ゲドは少年期に故郷ゴント島で羊飼いであったころに、村のまじない師に力を見いだされ、太古の言葉を教え魔法使いを養成する学院があるロークに渡り魔法使いとなる。本シリーズでは、前半三部作で、ゲドの少年期、青年期、壮年期に起こったイベントが語られる。後半はその後始末・世界観を詳細化するものとしてとして、ゲドは老人となりちょい役で登場する。

  1. 影との戦い(A Wizard of Earthsea, 1968)
  2. こわれた腕輪(The Tombs of Atuan, 1971)
  3. さいはての島へ(The Farthest Shore. 1972)
  4. 帰還(Tehanu: The Last Book of Earthsea, 1990)
  5. ドラゴンフライ(Tales from Earthsea, 2001. 短編集)
  6. アースシーの風(The Other Wind, 2001)

感想

前半三作品は素朴なファンタジー世界を背景に、神話的・心理的主題が象徴的に語られる。素朴で分かりやすい世界と物語に、主題が強く浮き上がり、ファンタジーの傑作。

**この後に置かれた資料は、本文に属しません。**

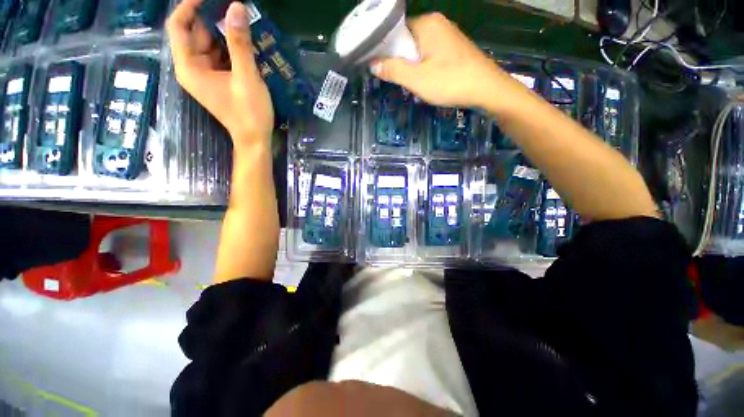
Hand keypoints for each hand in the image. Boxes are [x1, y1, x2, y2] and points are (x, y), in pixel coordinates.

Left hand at [166, 0, 273, 148]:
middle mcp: (192, 67)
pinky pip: (220, 55)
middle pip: (195, 32)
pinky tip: (246, 43)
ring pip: (209, 43)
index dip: (189, 6)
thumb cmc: (249, 113)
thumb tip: (236, 6)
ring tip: (244, 24)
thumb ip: (240, 43)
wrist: (255, 139)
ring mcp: (205, 74)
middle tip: (235, 9)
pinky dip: (231, 47)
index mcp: (189, 67)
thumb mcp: (246, 77)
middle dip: (213, 18)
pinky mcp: (217, 79)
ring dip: (225, 32)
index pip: (178, 26)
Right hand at [371, 13, 513, 109]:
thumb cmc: (450, 82)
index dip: (386, 48)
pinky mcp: (455, 47)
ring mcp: (448, 35)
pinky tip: (427, 80)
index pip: (396, 30)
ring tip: (412, 82)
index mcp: (426, 23)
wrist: (486, 89)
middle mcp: (438, 23)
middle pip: (408, 39)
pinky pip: (432, 53)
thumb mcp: (416, 79)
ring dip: (412, 65)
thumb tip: (372, 64)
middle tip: (398, 79)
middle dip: (400, 59)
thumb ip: (393, 70)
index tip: (380, 66)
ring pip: (420, 48)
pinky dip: (425, 65)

後期の三冊(うち、一冊は短編集)は、前期三部先で児童書として素朴に作られた世界設定を、SF的・合理的に説明付る試みに見える。そのために、合理的・現実的な説明がなされる一方で、前期三部作に比べて矮小化され、物語の圧力・深度は弱まっていると思う。ただ、問題設定は、前期三部作の神話的・根源的なものに比べて表層的になる一方で現実的なものともなっており、シリーズ全体を通して、彼女の代表作と云って良い出来栄えだと思う。後期三冊は児童書ではない。

『影との戦い』に先行する短編もあるらしいのだが未読。でも、基本的には原作全巻読了したため、駄作の呼び声高いジブリの『ゲド戦記』も観てみた(2012/01/28)。評判どおりなかなかひどかった。